9-Karşınızda zaman makinesi var; hangi dönemde, hangi
şehre ışınlanmak isterdiniz?
Geleceğe gitmek isterdim.
Mekandan öte zaman önemli benim için. Tabi ki İstanbul’un gelecekte neye
benzediğini çok merak ederim ancak asıl ilgi alanım uzak gelecekte dünyayı
nelerin beklediği olurdu..
10-Bugüne kadarki en büyük çılgınlığınız nedir?
Üniversiteyi birincilikle bitirmek için
yıllarca deli gibi çalıştıktan sonra yüksek lisansa başladım. Bir süre sonra
hayatıma bu şekilde yön vermek istemediğime karar vererek her şeyi bir kenara
atıp, -bu kararım için ailemi bile karşıma alıp- oyunculuğa adım atmak.
11-Hangi dizileri takip ediyorsunuz ve onları izlerken
yanında yemesem olmaz dediğiniz abur cuburlar neler?
Stranger Things, Dark,
Marvel ve DC'nin neredeyse tüm dizilerini takip ediyorum diyebilirim. Genel
olarak fantastik ve bilim kurgu türüne özel bir ilgim var. Eskiden bol bol cips
ve çikolatalı süt tüketerek izlerdim bu içerikleri. Ancak son birkaç yıldır
sporun da hayatıma girmesiyle birlikte abur cuburlar benim için tarihe yazıldı.
12-Güne bir kitabın dünyasında başlayacaksınız; öğlen
bir dizinin, akşamı da bir filmin dünyasında geçireceksiniz. Hangilerini
seçerdiniz?
Kesinlikle güne George
Orwell'ın Hayvanlar Çiftliği kitabıyla başlamak isterdim. Çünkü sonunun aksine,
hikayenin başlangıcındaki vaatleri benim içimde yanan eşitlik ve adalet
kavramları için bir huzur ortamı yaratıyor.
Öğle saatleri geldiğinde
Friends dizisiyle devam ederdim. Her repliğini neredeyse ezbere bildiğim,
defalarca izlemekten delicesine keyif aldığım bu sitcom'da fiziken bulunmak
harika olurdu.
Akşam ise Interstellar
filminde olmak isterdim. Bu distopik evreni birinci elden tatmak isterdim.
Ancak seçmemdeki en önemli sebep, gelmiş geçmiş en iyi film olması.
13-Oyunculuğun en çekilir ve çekilmez yanları
nelerdir?
En çekilir yanı harika
bir meslek olması. Beni bu hayatta tatmin edebilecek belki de tek meslek. Onu
seçerken öncelikli olarak aradığım özellik de buydu zaten. Çekilmez olarak
tanımlayamasam da beni zorlayan yanı ise, stresli ve yoğun çalışma koşulları.
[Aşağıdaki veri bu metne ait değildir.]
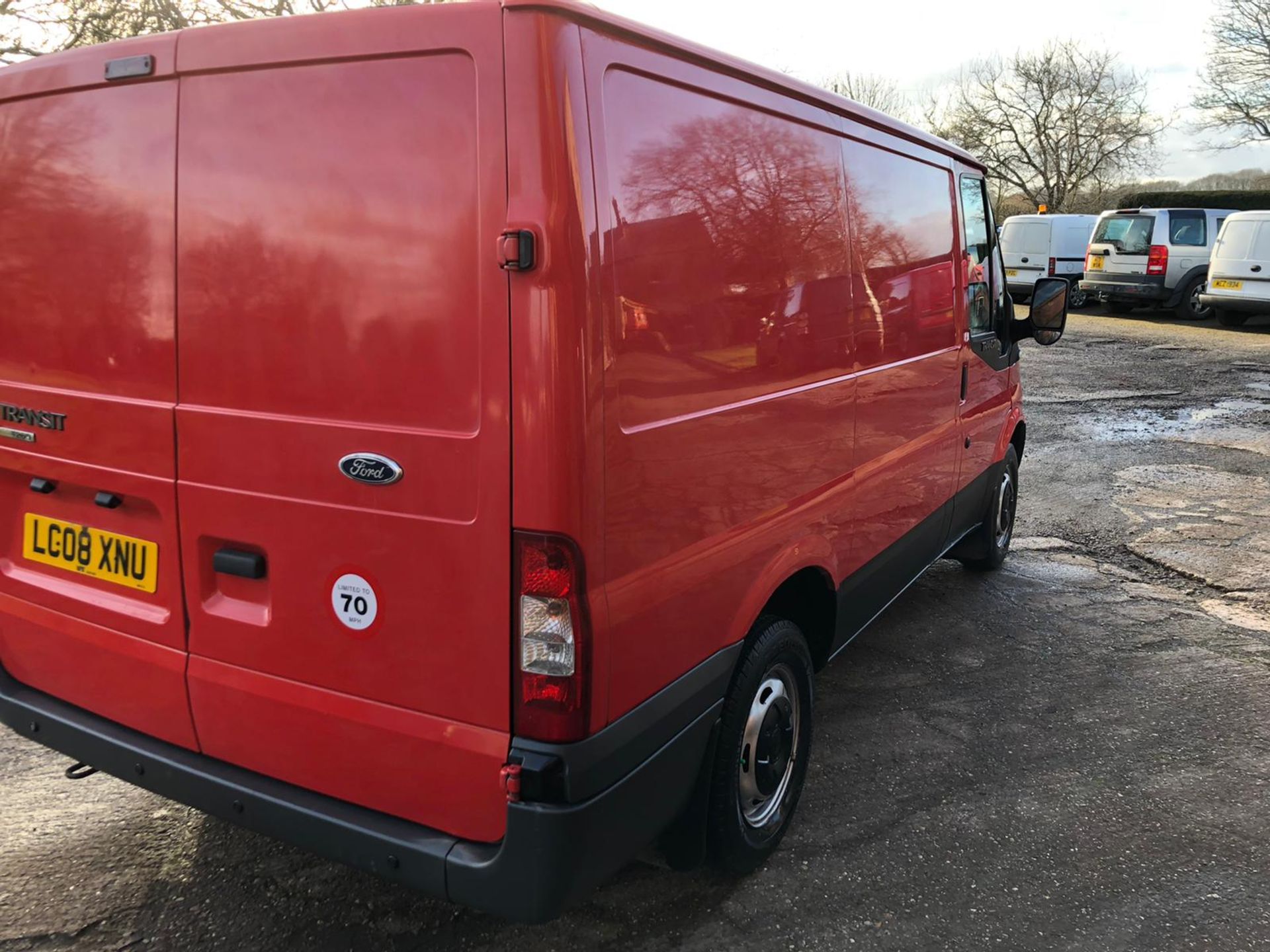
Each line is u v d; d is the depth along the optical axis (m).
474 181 1.81
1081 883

Kişi, kendi dışında gelişen etmenleri kontrol edemediği gibi sonuçlarından
nasibini alabilir.
14-Kapitalizm, feminizm, sosyalizm, elitizm... Hadi,
bunların yanına bir tane de siz yepyeni bir “-izm”li kavram ekleyin.
Duyalizm. Bütün duyu
organlarımızla varolan farkındalığımız. Aslında farkındalık seviyemiz bütün
hayata bakışımızı oluşturur ve ondan beslenir. Bir döngü gibi. Duyalizm de
hayatın her alanında farkında olmamız gerekenlerle ilgili bizi bilinçlendirmeye
çalışan yeni bir -izm olabilir bence. Özellikle bugünlerde en çok ihtiyacımız
olan şey farkındalık.
15- İnsan tabiatı
gereği kendini ciddi anlamda eleştirirken zorlanır. Çünkü nedenini herkesten
iyi bildiği için hep o noktalara sığınır. Ben bu soruyu kime sorduğumu
bilmiyorum ancak diğer oyunculara ve okurlara bir mesaj olması açısından
kendinde ‘tamamlanabilir bir eksiklik’ gördüğün şeyi nedeniyle birlikte anlatır
mısın?
Ben yapım gereği
çocukluğumdan beri kendimi eleştirmekte hiç zorlanmadım. Hatta maalesef her
seferinde kendime haksızlık etmeyi bir alışkanlık haline getirdiğim için çevrem
tarafından çok sık bir şekilde uyarıldım. Mükemmeliyetçi yapımdan kaynaklanıyor
bu. Negatif bir eleştiriyi kendi içimde değerlendirirken olumlu sebeplerle
birlikte düşünmem gerektiğini yeni yeni anlıyorum ve hayatıma uyguluyorum.
Aslında benim en büyük eksikliğim, belki de kendime karşı bu kadar acımasız olmam.
*Bir sonraki oyuncuya
sormam için senden bir soru rica etsem…
Oyunculukta da diğer
sektörlerde olduğu gibi pozitif ve negatif ayrımcılıklar olduğunu düşünüyor
musun? Senin gözüne çarpan ya da yaşadığın neler var?